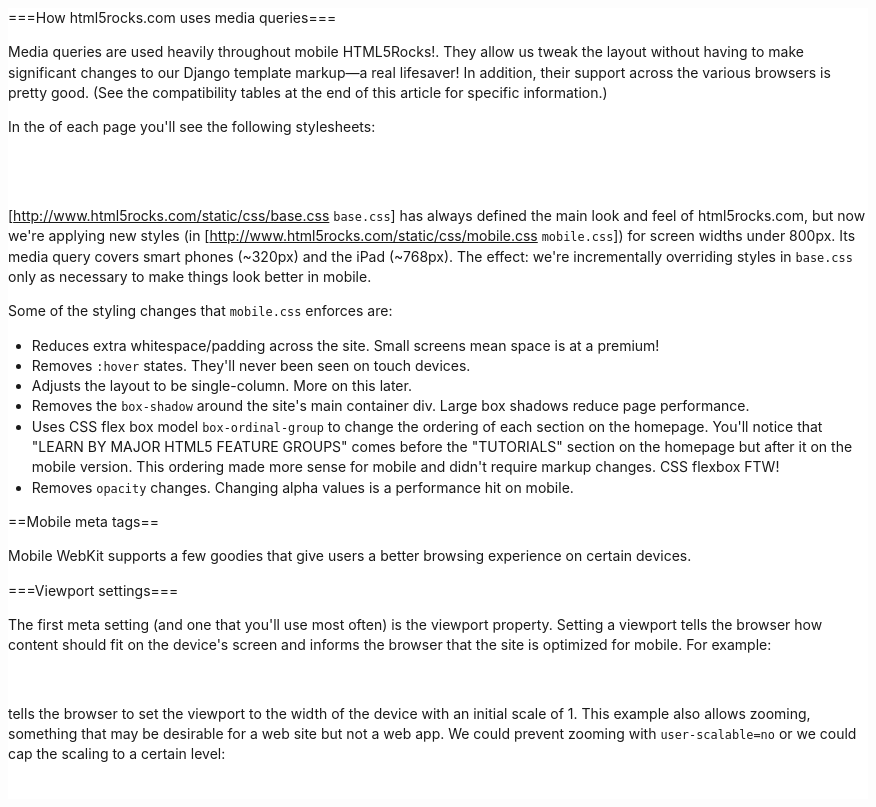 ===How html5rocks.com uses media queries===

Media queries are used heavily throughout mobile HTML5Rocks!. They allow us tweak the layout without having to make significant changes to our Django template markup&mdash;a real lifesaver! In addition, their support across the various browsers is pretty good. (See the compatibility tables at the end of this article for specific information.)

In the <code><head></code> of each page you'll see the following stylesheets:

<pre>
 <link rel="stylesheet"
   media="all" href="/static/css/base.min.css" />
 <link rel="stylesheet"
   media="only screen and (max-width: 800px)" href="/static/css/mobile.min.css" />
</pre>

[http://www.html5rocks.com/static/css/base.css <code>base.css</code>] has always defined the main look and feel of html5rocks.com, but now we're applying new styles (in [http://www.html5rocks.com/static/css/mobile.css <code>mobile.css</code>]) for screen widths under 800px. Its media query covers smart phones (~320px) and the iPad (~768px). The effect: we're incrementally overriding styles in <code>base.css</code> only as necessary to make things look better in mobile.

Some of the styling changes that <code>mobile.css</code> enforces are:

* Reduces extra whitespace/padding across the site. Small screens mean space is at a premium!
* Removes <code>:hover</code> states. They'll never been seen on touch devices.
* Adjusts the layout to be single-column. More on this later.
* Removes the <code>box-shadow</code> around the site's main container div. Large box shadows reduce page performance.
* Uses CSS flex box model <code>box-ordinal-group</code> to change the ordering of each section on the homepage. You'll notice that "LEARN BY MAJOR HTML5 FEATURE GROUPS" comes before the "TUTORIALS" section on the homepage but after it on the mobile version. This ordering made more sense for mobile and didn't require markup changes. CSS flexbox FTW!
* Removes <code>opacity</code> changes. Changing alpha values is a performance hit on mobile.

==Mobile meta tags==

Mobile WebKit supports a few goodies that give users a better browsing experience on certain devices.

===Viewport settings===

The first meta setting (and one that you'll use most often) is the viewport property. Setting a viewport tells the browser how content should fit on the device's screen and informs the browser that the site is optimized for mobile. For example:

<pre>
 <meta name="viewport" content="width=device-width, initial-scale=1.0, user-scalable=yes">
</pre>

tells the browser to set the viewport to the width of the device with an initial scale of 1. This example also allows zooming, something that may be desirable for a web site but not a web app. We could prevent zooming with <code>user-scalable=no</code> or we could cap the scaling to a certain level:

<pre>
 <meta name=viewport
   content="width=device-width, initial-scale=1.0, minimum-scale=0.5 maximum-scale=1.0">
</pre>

▸ Work task: Count the lines above in which the word "href" appears, then state only that count.

▸ Answer to this task: 2